Biggest Driver to Net Income: Price, Sales Volume, Costs
Found this in the interview database. How would you answer the following question:
Rank the following in terms of biggest impact on net income: 20% increase in sale price, 20% increase in sales volume, 20% decrease in costs.
I may be over thinking this, but it really depends on the company's cost structure. One way to think about this is actual dollars and margins. For instance, a company whose operating costs are over 50% of revenue will have a much larger benefit of lowering costs by 20% than a company a very lean cost structure. You can also consider the % of fixed/variable costs can affect how much of a volume increase has on the business (i.e., margins can increase at higher volumes due to leveraging fixed costs.)

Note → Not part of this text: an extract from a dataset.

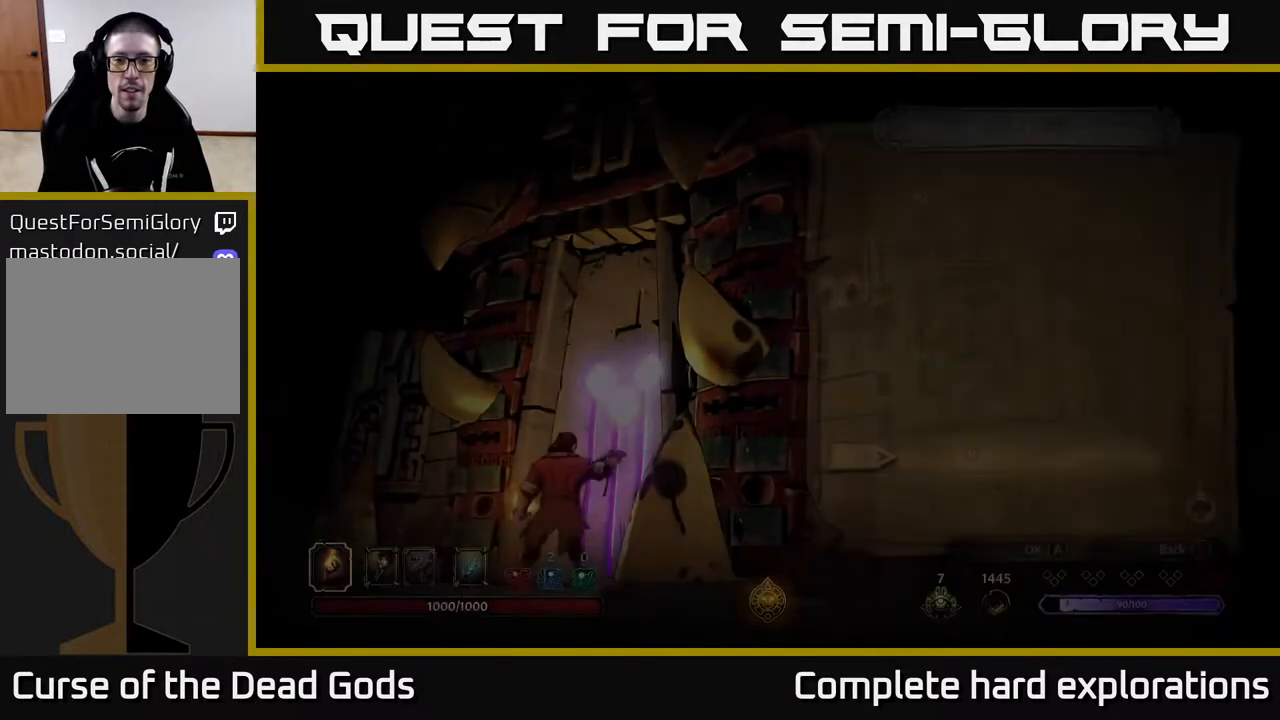
{"buttons": [], "left_stick": "center", "right_stick": "center", "events": []}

Unless knowing more, my short answer would rank 1) sale price increase; 2) sale volume increase and 3) costs decrease (most to least impact). Assuming there is no decrease in volume associated with raising prices, an increase in price will drive up revenue while costs remain the same, i.e., your profit would be up a true 20% in theory. Next is volume increase - 20% increase should drive revenue up 20% (assuming no discount in price) but you won't see a full 20% increase on your profit due to some COGS associated with that volume (even if your operating costs are 100% fixed). Lastly is cost decrease, and this one is the most sensitive to your assumptions around cost structure. I think a good, strong-margin business stands to benefit more from a 20% volume increase than a 20% cost decrease. The cost decrease can have more impact than the volume increase if there is a larger cost structure (in theory, it can have more impact than the price increase too if total costs exceed total revenue). Bottom-line, there likely needs to be some kind of margin enhancement associated with increasing sales volume for it to outrank the cost reduction. Also good to note the first two grow the business's top-line while the third is something you can always address later :-)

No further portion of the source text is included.